#### EXTRACTED MATERIAL:

▼

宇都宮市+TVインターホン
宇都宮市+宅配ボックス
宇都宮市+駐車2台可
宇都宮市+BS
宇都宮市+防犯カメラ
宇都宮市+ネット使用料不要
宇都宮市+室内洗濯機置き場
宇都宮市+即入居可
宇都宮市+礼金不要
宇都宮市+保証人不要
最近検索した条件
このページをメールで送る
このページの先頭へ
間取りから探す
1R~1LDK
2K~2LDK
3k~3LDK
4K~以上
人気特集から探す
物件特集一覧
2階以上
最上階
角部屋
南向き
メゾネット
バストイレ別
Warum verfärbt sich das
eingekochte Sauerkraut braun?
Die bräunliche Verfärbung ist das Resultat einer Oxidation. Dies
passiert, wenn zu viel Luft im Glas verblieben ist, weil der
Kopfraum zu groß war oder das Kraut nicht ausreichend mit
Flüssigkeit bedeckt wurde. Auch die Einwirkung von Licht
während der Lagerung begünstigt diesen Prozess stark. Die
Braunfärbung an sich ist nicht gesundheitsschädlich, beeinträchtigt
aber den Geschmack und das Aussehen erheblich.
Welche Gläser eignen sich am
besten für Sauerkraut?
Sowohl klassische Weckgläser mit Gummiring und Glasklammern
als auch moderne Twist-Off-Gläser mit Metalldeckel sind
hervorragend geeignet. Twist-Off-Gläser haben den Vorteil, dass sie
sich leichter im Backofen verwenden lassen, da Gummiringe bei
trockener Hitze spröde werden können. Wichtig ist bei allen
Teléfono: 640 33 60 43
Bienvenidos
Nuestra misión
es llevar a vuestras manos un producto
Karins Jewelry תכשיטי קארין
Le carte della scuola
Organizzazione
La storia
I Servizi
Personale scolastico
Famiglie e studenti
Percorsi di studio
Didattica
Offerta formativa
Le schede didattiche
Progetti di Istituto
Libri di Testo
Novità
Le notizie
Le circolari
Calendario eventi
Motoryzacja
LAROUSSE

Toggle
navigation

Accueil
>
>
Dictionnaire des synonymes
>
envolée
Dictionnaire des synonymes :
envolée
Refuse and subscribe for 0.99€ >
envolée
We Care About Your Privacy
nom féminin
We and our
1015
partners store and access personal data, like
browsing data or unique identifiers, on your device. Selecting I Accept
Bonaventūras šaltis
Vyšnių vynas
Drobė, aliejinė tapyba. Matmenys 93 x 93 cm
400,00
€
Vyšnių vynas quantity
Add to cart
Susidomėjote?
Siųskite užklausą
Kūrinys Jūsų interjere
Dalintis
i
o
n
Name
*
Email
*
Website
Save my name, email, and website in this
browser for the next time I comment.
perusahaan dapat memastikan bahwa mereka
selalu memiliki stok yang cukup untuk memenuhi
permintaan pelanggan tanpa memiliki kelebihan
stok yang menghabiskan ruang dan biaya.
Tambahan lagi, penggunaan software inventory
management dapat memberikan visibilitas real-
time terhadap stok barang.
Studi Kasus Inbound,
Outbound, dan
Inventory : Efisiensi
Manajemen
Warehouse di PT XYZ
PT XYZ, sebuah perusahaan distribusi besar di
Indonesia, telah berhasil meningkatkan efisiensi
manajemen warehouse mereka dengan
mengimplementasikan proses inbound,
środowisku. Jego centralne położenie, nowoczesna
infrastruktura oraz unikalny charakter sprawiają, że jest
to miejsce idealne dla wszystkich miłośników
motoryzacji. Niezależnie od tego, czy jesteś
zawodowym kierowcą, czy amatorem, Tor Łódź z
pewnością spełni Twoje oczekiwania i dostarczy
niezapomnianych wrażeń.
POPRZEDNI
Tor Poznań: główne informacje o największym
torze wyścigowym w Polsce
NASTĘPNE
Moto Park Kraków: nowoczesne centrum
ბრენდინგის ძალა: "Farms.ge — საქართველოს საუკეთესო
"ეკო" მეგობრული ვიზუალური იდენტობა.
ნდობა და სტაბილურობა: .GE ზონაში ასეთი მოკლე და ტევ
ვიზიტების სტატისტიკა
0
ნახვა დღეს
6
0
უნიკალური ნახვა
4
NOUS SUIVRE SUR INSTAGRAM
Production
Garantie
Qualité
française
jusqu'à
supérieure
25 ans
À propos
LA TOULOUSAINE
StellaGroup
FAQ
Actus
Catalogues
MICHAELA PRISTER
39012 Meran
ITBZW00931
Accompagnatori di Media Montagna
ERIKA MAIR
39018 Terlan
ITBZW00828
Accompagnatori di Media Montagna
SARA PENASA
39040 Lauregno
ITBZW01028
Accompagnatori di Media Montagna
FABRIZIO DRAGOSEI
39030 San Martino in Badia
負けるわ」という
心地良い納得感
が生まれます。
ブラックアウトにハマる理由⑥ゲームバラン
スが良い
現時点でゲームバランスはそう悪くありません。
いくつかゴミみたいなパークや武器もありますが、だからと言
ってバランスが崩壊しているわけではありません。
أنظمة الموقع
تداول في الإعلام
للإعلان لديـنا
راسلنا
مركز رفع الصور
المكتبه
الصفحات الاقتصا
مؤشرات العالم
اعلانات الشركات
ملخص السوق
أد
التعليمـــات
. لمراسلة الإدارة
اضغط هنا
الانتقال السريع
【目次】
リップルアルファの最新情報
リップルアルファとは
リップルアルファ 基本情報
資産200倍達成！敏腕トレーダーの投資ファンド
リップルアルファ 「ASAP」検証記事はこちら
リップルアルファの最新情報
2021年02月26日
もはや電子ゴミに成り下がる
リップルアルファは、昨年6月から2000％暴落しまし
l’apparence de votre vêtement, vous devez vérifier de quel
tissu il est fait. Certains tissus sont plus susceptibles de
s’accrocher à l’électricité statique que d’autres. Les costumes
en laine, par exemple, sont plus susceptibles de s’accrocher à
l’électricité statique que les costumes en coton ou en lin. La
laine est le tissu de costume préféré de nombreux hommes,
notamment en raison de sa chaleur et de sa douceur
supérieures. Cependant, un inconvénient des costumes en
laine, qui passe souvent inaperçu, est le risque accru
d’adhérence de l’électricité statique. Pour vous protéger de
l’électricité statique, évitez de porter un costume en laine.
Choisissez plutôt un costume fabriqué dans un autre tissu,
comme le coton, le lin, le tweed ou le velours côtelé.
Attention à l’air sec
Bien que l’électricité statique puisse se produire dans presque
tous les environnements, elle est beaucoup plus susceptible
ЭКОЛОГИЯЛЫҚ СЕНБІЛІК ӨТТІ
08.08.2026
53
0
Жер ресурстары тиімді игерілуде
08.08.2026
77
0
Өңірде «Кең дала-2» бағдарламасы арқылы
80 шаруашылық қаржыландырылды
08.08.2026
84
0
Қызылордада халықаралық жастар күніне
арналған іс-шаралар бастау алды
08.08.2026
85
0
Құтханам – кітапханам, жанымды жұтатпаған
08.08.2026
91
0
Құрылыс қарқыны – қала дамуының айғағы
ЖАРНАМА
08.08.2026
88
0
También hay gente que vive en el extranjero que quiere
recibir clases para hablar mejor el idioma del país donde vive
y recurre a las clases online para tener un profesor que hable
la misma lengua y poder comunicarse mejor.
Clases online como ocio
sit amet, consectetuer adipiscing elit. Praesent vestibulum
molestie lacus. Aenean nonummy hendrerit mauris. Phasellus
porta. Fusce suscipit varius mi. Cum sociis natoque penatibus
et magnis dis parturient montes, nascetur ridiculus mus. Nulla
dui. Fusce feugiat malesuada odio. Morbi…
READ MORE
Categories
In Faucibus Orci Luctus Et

▲

#### GOAL OF THE EXERCISE:
Can you transcribe the material character for character, from its first line up to and including the line containing "Kopfraum zu groß"?

#### ANSWER TO THIS TASK:
宇都宮市+TVインターホン
宇都宮市+宅配ボックス
宇都宮市+駐車2台可
宇都宮市+BS
宇都宮市+防犯カメラ
宇都宮市+ネット使用料不要
宇都宮市+室内洗濯機置き場
宇都宮市+即入居可
宇都宮市+礼金不要
宇都宮市+保証人不要
最近検索した条件
このページをメールで送る
このページの先頭へ
間取りから探す
1R~1LDK
2K~2LDK
3k~3LDK
4K~以上
人気特集から探す
物件特集一覧
2階以上
最上階
角部屋
南向き
メゾネット
バストイレ別
Warum verfärbt sich das
eingekochte Sauerkraut braun?
Die bräunliche Verfärbung ist das Resultat einer Oxidation. Dies
passiert, wenn zu viel Luft im Glas verblieben ist, weil der
Kopfraum zu groß war oder das Kraut nicht ausreichend mit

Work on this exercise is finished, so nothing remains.